Support research and cultural professionals in Russia

Published by Access 2 Perspectives on

Let us support the opposition in Russia by maintaining ties with Russian colleagues in Research and Cultural professional contexts and intl collaboration.
Read here below the English Translation of Elena Stein‘s post:

“Russia has brutally and unlawfully attacked Ukraine. From one moment to the next, millions of Ukrainians found themselves in a situation where the struggle for life and freedom has become a terrible reality.
I am writing this appeal from Russia, where I arrived about three weeks before the declaration of war by Vladimir Putin, as part of my many years of project work in the country, among other things to support civil society.
I expressly support the reactions of the democratic countries in recent days and would have liked to have taken decisive steps against the growing dictatorship earlier. The sanctions and other restrictions, but also the supply of weapons and military equipment to Ukraine, are primarily aimed at saving the lives of Ukrainians. The Moscow leadership has chosen the path of isolation of Russia. To create this isolation is in the war situation, one of the central defensive strategies of the EU in it also Germany.
Since I am still in the land of the aggressor, I also see the collateral damage of isolation. I must therefore also talk about it. We in the EU should absolutely avoid collectively punishing our Russian colleagues, partners and like-minded people with the sanctions and restrictions. Regardless of the outcome of the war in Ukraine, the leadership in Russia embarked on a course of repression at home many years ago, which will affect these people in particular.
That is why they need our European support now more than ever and we should also act counter-cyclically. The cancellation of joint educational programs, scientific and civil society initiatives and cooperations, as well as the restriction of entry to Germany, will only support the isolationist policies of Putin and his government and put democratically minded civil society and intelligence under additional pressure.

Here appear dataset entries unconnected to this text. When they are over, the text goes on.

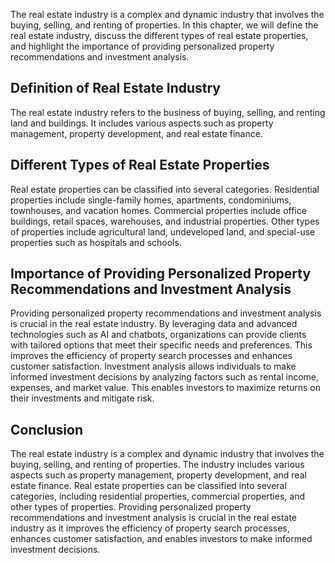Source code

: 
The real estate industry is a complex and dynamic industry that involves the buying, selling, and renting of properties. In this chapter, we will define the real estate industry, discuss the different types of real estate properties, and highlight the importance of providing personalized property recommendations and investment analysis.

Definition of Real Estate Industry
----------------------------------

The real estate industry refers to the business of buying, selling, and renting land and buildings. It includes various aspects such as property management, property development, and real estate finance.

Different Types of Real Estate Properties
-----------------------------------------

Real estate properties can be classified into several categories. Residential properties include single-family homes, apartments, condominiums, townhouses, and vacation homes. Commercial properties include office buildings, retail spaces, warehouses, and industrial properties. Other types of properties include agricultural land, undeveloped land, and special-use properties such as hospitals and schools.

Importance of Providing Personalized Property Recommendations and Investment Analysis
-------------------------------------------------------------------------------------

Providing personalized property recommendations and investment analysis is crucial in the real estate industry. By leveraging data and advanced technologies such as AI and chatbots, organizations can provide clients with tailored options that meet their specific needs and preferences. This improves the efficiency of property search processes and enhances customer satisfaction. Investment analysis allows individuals to make informed investment decisions by analyzing factors such as rental income, expenses, and market value. This enables investors to maximize returns on their investments and mitigate risk.

Conclusion
----------

The real estate industry is a complex and dynamic industry that involves the buying, selling, and renting of properties. The industry includes various aspects such as property management, property development, and real estate finance. Real estate properties can be classified into several categories, including residential properties, commercial properties, and other types of properties. Providing personalized property recommendations and investment analysis is crucial in the real estate industry as it improves the efficiency of property search processes, enhances customer satisfaction, and enables investors to make informed investment decisions.
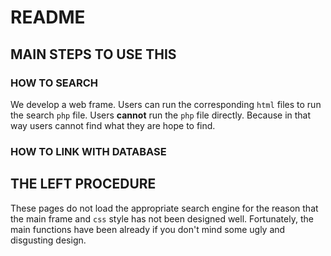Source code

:# README

## MAIN STEPS TO USE THIS

### HOW TO SEARCH

We develop a web frame. Users can run the corresponding `html` files to run the search `php` file. Users **cannot** run the `php` file directly. Because in that way users cannot find what they are hope to find.

### HOW TO LINK WITH DATABASE



## THE LEFT PROCEDURE

These pages do not load the appropriate search engine for the reason that the main frame and `css` style has not been designed well. Fortunately, the main functions have been already if you don't mind some ugly and disgusting design.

Even if it is currently difficult to imagine and could even be seen as naïve, as a Russian citizen living in Germany, I would like to believe in a good democratic future for Russia. This is what the very diverse civil society in the country stands for.

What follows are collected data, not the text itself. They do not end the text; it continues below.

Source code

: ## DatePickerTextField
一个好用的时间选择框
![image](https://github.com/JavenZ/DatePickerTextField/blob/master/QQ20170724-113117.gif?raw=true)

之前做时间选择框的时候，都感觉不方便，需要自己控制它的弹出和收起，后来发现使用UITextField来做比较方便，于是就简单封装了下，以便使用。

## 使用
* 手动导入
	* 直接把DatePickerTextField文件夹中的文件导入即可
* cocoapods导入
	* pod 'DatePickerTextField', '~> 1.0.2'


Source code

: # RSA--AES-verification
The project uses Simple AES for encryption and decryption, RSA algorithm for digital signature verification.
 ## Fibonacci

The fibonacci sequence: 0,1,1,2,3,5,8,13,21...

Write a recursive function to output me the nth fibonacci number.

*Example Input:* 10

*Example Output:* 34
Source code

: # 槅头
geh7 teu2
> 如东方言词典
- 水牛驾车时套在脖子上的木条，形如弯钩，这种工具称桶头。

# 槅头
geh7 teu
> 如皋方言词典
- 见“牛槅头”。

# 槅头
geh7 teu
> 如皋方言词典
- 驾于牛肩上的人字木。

I therefore ask that relations with the Russian activist community not be severed and that no sanctions or restrictions be imposed on Russian citizens whose activities are aimed at building a democratic society in the country. Above all, I would like to ask that persecuted people should not be banned from entering the EU. I am in no way concerned with trivializing the suffering of Ukrainians – but I ask you to also take into account the suffering of my partners in Russia, who are also victims of Putin and are at the mercy of his current seemingly infinite power.”